Results from pedigree and genetic analyses
The phenotypic female proband was the fifth child of a healthy woman. The pedigree of the family as shown in Figure 2A indicated that the parents (III-1/2) of the proband (IV-5) are first cousins. All elder sisters (IV-1/2/3) and the brother (IV-4) of the proband were phenotypically normal, the eldest sister (IV-1) had given birth to two female babies (V-1/2)(Fig. 2A). Informed consent for genetic analysis was obtained from the patient (IV-5), the eldest sister (IV-1), and the mother (III-2), but the other family numbers refused to accept the genetic analysis.
Routine chromosome analysis performed on the proband found a normal male karyotype of 46, XY. Genomic DNA was extracted from peripheral blood samples of the patient, the eldest sister and the mother, using QIAamp DNA Blood Mini Kit (Qiagen). The concentration and quality of genomic DNA was analyzed by Nano-drop ND-1000 (Thermo Scientific, Wilmington, DE, USA).

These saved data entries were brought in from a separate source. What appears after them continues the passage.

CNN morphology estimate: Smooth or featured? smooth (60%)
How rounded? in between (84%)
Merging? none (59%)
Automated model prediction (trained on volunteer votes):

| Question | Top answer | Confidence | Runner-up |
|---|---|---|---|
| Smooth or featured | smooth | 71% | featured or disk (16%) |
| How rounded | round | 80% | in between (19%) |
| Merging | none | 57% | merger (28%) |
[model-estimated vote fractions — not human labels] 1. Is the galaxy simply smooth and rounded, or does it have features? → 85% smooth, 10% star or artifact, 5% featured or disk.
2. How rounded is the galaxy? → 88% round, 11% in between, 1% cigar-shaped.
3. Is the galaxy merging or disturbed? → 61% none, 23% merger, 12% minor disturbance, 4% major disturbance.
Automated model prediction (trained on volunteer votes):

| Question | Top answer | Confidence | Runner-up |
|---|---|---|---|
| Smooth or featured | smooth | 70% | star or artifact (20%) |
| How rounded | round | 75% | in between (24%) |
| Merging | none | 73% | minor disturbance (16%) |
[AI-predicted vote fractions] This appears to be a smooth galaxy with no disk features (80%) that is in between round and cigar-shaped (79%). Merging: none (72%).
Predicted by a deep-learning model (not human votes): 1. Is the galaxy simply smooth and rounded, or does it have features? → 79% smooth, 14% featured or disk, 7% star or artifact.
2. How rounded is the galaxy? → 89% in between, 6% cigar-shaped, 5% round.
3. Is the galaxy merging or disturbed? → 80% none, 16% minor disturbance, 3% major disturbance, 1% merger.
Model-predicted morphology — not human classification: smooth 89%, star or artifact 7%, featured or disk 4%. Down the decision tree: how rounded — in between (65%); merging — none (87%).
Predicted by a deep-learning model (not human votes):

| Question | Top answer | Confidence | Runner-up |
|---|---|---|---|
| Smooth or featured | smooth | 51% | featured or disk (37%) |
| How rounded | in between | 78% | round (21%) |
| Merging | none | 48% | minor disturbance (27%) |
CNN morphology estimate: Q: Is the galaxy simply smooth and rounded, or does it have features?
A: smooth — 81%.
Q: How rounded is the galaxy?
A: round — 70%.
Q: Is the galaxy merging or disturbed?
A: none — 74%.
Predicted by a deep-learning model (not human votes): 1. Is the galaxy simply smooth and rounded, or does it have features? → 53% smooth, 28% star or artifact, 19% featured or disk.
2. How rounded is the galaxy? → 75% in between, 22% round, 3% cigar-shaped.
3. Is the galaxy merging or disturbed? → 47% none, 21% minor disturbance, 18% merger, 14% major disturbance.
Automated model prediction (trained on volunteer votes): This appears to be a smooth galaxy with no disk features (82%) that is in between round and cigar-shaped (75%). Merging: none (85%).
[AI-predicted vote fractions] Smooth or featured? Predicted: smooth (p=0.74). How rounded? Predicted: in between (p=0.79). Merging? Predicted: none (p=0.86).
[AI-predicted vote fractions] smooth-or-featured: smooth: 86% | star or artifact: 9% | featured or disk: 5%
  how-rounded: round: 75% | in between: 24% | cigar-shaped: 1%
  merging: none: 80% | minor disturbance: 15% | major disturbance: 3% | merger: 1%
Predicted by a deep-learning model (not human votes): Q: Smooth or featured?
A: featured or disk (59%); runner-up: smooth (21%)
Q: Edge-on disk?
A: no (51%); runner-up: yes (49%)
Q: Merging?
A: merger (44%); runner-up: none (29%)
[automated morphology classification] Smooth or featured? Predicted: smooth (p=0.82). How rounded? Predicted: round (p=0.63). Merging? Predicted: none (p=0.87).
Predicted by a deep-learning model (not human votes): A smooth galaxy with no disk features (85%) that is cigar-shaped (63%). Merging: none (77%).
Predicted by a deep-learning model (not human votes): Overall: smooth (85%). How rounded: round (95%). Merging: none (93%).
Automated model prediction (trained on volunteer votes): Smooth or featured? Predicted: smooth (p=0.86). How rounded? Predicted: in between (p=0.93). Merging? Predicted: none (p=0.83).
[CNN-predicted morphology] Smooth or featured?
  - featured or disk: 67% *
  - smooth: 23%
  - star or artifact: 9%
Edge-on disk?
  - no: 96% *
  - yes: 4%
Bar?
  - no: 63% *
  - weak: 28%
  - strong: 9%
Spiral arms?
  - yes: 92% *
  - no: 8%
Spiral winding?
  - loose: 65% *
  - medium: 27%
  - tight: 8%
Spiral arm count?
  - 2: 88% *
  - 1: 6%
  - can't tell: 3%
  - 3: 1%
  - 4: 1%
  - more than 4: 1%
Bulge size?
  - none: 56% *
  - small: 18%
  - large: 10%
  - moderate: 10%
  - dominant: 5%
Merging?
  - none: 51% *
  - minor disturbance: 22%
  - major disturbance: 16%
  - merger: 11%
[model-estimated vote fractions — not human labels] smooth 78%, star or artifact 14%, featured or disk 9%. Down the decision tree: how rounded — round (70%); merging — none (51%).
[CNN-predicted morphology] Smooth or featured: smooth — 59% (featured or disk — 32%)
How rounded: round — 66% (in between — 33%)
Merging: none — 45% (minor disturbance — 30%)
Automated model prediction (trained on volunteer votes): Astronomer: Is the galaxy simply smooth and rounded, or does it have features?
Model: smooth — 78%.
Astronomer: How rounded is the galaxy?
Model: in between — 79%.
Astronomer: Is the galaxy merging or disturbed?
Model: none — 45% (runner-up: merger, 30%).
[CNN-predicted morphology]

Chromosomal Microarray Analysis (CMA) was performed to detect the copy-number variant (CNV) and the region of homozygosity (ROH) using a CytoScan 750 array (Affymetrix, Santa Clara, CA, USA) by following the manufacturer’s instructions. No causative deletion or duplication was found, while 19 ROH regions amounting to 175Mb (6.31% of total autosomal length) were noticed on the proband, which was consistent with the consanguinity of the parents. Actually, the patient initially concealed the genetic relationship of her parents, until we reminded the indication of the CMA result.
To detect the causative gene mutation, next generation sequencing was performed on two gene panels, the first one including more than 200 genes for DSD was analyzed at BGI (Shenzhen, Guangdong, PRC), the second one including more 2800 genes by clinical whole-exome sequencing (WES) was performed at our laboratory. A homozygous mutation c.967G>A (p. Val323Ile) in the DMRT1 gene was detected in both panels. No other pathogenic variants were found in other DSD-related genes. Further analysis using Sanger sequencing confirmed this mutation in the patient and detected the mother and the eldest sister as heterozygous carrier for the c.967G>A mutation (Fig. 2B). Because the father refuse the test,the CMA test were done on the sister and mother. A haplotyping analysis on the SNP nearby the DMRT1 gene to dissect mother’s and father’s haplotype from the proband and her sister was done by using the CMA results of proband and her sister and mother to provide an indicated evidence the father should an obligate carrier of this mutation(Fig. 2A).
To rule out the polymorphism of this variant c.967G>A, we screened 64 normal fertile Chinese male individuals by Sanger sequencing, compared the conservatism of the amino acid among different species, and searched online databases including ExAC (http://exac.broadinstitute.org/) and ClinVar (https://www.ncbi.nlm.nih.gov/ClinVar). We did not find c.967G>A (p.Val323Ile) variant among 64 normal fertile male individuals. Val323 amino acid of AR protein is highly conserved in compared mammals. The variant was presents in ExAC (Exome Aggregation Consortium) database (Chr9:916907 G/A, rs746758951) as a singleton state (heterogeneous), so the frequency of the allele is extremely low (1 in total 121394 alleles, 8.238e-06), and the carrier was a European (Non-Finnish) individual, the gender and phenotype of the carrier was not mentioned.
Considering that the c.967G is the last nucleotide of DMRT1 exon 4, we performed Minigene assay to evaluate the effect of c.967G>A to the pre-mRNA splicing. PCAS2 plasmid was used as a vector for this Minigene assay following the protocol of Gaildrat P, et al [9]. The PCAS2 plasmid was generated through a collaboration with Zhang Xue’s Laboratory of Peking Union Medical College. The Minigene assay result showed that the c.967G>A variant had no effect on splicing in comparison with wild type.
To evaluate the genotype-phenotype correlations for the DMRT1 gene, a review of literature on PubMed and of cases on ClinVar database was performed. A total of 12 mutations and five intragenic deletions in the DMRT1 gene was identified from 11 reports (7, 10, 11, 12, 13-19). These mutations and deletions and their associated phenotypes were summarized in Table 1 and Fig 2C.